All nutrients are salt. Put fresh manure on a seedling and the osmotic pressure will dehydrate it just as well. Pure urine is a lot more saline than what miracle grow tells you to dilute their fertilizers t.

I've not read of any reliable source that synthetic fertilizers are bad for soil. If you use nothing but that, and never apply any soil amendments, then yes, your soil will likely deteriorate. But that's not because the fertilizers you use are bad for the soil, but because your fertilization program is incomplete.

I personally tend to favor a mix of both. Organic fertilizers are too limited in scope and it is often impossible to get the proper levels of required nutrients. 5-1-1 is *not* an appropriate all-around fertilizer. In a house pot it may not be a big deal, but outside, a good proportion of that nitrogen will not be absorbed and will pollute.

Manure is also not always adequate to apply. Fresh manure applied on leaf greens have caused E. coli and global recalls in the past. Poo is poo. Composted manure should not have this problem, but compost is also very low in nutrient levels. A large amount of organic matter, as with compost, will also tend to immobilize the nutrients you put in your soil, which will thus not be available for your plant's growth.

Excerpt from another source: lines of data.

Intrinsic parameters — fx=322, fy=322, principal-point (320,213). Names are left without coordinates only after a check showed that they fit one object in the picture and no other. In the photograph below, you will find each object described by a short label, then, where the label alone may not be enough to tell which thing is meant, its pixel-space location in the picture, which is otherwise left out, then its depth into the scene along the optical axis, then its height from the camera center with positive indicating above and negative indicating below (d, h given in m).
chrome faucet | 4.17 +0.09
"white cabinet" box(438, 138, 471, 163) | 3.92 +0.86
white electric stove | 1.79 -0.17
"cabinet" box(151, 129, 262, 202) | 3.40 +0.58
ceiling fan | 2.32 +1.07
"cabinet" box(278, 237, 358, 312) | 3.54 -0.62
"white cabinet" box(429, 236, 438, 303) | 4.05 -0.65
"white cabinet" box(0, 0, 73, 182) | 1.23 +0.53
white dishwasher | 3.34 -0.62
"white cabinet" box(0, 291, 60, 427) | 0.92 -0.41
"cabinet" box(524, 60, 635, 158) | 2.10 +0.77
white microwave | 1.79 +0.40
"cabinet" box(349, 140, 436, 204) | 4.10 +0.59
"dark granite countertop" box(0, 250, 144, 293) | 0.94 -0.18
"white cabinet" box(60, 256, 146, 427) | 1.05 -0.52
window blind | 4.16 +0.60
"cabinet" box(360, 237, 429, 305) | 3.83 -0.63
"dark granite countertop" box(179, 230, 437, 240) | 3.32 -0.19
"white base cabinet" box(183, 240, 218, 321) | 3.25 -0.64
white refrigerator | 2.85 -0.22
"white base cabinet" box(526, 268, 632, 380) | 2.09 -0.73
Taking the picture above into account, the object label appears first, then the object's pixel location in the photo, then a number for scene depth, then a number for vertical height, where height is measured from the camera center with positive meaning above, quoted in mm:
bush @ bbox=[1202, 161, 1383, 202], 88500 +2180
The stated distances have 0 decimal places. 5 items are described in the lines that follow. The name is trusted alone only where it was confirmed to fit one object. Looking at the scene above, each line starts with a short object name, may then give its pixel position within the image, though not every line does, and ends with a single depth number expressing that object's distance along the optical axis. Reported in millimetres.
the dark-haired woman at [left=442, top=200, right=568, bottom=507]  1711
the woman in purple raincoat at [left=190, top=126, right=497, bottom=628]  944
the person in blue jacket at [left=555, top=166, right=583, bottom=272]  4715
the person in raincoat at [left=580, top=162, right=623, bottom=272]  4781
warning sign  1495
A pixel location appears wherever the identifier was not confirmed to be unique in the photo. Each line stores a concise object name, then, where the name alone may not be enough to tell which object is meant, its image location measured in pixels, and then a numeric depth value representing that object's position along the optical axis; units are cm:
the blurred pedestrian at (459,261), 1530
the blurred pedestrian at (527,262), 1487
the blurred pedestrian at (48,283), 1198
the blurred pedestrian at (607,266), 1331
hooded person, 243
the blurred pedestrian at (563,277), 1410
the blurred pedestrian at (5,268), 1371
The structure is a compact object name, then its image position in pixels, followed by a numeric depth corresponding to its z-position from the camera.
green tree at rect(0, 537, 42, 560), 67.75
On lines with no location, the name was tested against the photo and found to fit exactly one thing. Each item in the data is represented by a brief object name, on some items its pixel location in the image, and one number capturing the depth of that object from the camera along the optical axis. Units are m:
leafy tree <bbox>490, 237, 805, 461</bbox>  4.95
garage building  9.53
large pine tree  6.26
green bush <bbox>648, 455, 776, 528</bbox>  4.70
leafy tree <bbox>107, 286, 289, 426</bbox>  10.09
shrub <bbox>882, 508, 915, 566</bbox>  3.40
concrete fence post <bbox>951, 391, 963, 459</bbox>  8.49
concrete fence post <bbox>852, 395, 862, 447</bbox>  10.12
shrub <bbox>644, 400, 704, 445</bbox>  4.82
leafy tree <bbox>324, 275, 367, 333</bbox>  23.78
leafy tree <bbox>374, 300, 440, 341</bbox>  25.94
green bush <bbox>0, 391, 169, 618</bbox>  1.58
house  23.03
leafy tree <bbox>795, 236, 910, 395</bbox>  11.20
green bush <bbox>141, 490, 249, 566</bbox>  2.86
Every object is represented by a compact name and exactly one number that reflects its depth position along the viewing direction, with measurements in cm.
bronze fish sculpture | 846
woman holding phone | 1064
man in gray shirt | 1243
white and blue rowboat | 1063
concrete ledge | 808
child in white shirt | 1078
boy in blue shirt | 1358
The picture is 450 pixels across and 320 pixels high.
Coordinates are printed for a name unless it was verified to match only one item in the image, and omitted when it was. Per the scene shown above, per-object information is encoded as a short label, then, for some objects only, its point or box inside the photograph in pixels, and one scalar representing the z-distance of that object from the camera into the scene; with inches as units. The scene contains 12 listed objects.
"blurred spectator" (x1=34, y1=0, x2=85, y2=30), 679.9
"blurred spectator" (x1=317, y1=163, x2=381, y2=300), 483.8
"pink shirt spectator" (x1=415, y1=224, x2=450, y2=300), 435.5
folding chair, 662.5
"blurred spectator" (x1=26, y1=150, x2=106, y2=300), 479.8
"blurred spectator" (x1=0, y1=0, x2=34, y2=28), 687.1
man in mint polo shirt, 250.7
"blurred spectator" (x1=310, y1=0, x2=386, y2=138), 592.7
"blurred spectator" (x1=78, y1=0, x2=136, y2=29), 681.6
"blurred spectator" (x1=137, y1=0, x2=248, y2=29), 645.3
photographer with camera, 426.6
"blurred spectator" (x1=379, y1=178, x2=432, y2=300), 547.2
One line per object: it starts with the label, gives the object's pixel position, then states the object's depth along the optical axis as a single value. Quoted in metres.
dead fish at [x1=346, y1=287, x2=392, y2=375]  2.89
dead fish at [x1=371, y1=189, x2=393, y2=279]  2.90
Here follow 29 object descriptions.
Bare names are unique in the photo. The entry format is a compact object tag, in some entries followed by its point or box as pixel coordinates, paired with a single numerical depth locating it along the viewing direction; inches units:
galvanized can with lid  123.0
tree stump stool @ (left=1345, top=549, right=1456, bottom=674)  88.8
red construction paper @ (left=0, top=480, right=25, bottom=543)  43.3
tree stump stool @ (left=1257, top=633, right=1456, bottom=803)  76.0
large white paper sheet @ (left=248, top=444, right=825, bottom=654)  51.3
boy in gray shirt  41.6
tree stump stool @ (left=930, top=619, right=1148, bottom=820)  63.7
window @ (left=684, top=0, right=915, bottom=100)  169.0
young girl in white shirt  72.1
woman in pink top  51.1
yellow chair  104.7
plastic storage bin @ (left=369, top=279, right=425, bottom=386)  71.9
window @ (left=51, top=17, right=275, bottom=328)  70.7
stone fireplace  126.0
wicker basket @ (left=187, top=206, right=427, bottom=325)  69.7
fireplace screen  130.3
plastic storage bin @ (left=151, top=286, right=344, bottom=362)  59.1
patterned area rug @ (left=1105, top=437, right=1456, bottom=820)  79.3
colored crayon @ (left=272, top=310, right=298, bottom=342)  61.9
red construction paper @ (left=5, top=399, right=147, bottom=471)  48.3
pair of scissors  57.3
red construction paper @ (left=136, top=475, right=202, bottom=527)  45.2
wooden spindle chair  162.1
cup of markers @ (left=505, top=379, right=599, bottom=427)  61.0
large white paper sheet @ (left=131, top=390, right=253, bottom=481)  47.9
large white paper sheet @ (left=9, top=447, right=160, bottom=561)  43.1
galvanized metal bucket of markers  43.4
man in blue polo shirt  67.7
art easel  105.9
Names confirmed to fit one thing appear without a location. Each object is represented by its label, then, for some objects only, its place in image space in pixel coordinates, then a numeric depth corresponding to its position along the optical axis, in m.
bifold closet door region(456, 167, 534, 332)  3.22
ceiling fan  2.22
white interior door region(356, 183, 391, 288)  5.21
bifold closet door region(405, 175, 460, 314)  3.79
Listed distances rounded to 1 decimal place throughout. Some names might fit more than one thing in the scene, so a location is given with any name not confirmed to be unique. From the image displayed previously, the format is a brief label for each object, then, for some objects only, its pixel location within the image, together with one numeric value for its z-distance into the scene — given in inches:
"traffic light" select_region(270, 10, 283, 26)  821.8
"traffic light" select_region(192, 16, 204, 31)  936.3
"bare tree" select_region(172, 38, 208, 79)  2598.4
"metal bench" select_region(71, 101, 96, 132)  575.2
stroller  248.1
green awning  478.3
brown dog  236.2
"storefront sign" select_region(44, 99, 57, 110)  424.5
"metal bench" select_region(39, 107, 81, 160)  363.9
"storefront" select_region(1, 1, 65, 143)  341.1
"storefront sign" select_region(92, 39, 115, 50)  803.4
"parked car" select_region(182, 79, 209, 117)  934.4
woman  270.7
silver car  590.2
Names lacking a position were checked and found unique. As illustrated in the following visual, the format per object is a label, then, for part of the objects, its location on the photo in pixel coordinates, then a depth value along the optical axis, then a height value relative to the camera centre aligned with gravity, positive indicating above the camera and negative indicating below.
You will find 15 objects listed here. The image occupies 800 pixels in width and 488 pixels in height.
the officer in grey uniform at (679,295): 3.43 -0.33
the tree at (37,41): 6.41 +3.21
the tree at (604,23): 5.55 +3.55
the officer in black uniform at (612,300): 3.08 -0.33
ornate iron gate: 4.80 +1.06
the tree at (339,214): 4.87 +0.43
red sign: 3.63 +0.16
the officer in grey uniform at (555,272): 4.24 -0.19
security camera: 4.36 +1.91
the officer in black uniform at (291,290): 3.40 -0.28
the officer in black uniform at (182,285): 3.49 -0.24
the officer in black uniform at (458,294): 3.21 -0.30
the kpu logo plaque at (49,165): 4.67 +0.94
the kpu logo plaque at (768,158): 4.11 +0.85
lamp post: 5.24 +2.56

In the end, though, the number one most important factor is not the fertility of the soil, but the quantity of soil. A plant will never grow big and healthy in a small pot. Trees need a lot of space for the roots to grow.


----------



## linn (Nov 19, 2010)

What about seaweed? Some people use seaweed in their vegetable gardens. I think it is too cold in zone 5 for bee bee trees. My bee bee trees died. Maybe a peat pot would have made the difference. I planted mine directly in the soil once the ground thawed.


----------



## beepro (Dec 31, 2012)

In the right proportion the salt from my urine is diluted with the kelp mixture.
In 3 days they put out big lush leaves and under this hot weather at 107°F they
are growing well, big and strong. The seaweed is too salty unless you can dilute it to the right
proportion. 
In a small pot the synthetic fertilizer will accumulate in the form of salts over time.
That is why sometime I would flush the pot with fresh water. But now I don't use synthetic anymore only
composted organic materials for growing things.
In region with snow in the winter time it is best to cover them with mulch or hay. Then in the Spring time
you can take the mulch off to let them grow again.


----------



## spunky (Nov 14, 2006)

Well not much to lose. I will just transplant them in larger pots and hit them with Alaska fish fert ; they are getting solid amounts of rain, and if not good well water 

Thanks for the replies


----------



## beepro (Dec 31, 2012)

Watch out for the salt from this fertilizer.
Since it is raining now maybe the rain can dilute it a bit.
Cannot fertilize a lot cuz the young leaves might burn. Mines are in the
full sun that they like than the shade.


----------



## spunky (Nov 14, 2006)

The 2 seedlings have doubled in size and are doing well . I will transplant them in late august to their permanent spot. Seems the seedlings were root bound and needed more sunlight


----------



## TWall (May 19, 2010)

My seedlings are doing good. They are in full sun. I keep them watered and fed. They are over six inches tall. I'm going to wait until they are dormant to transplant.

Tom


----------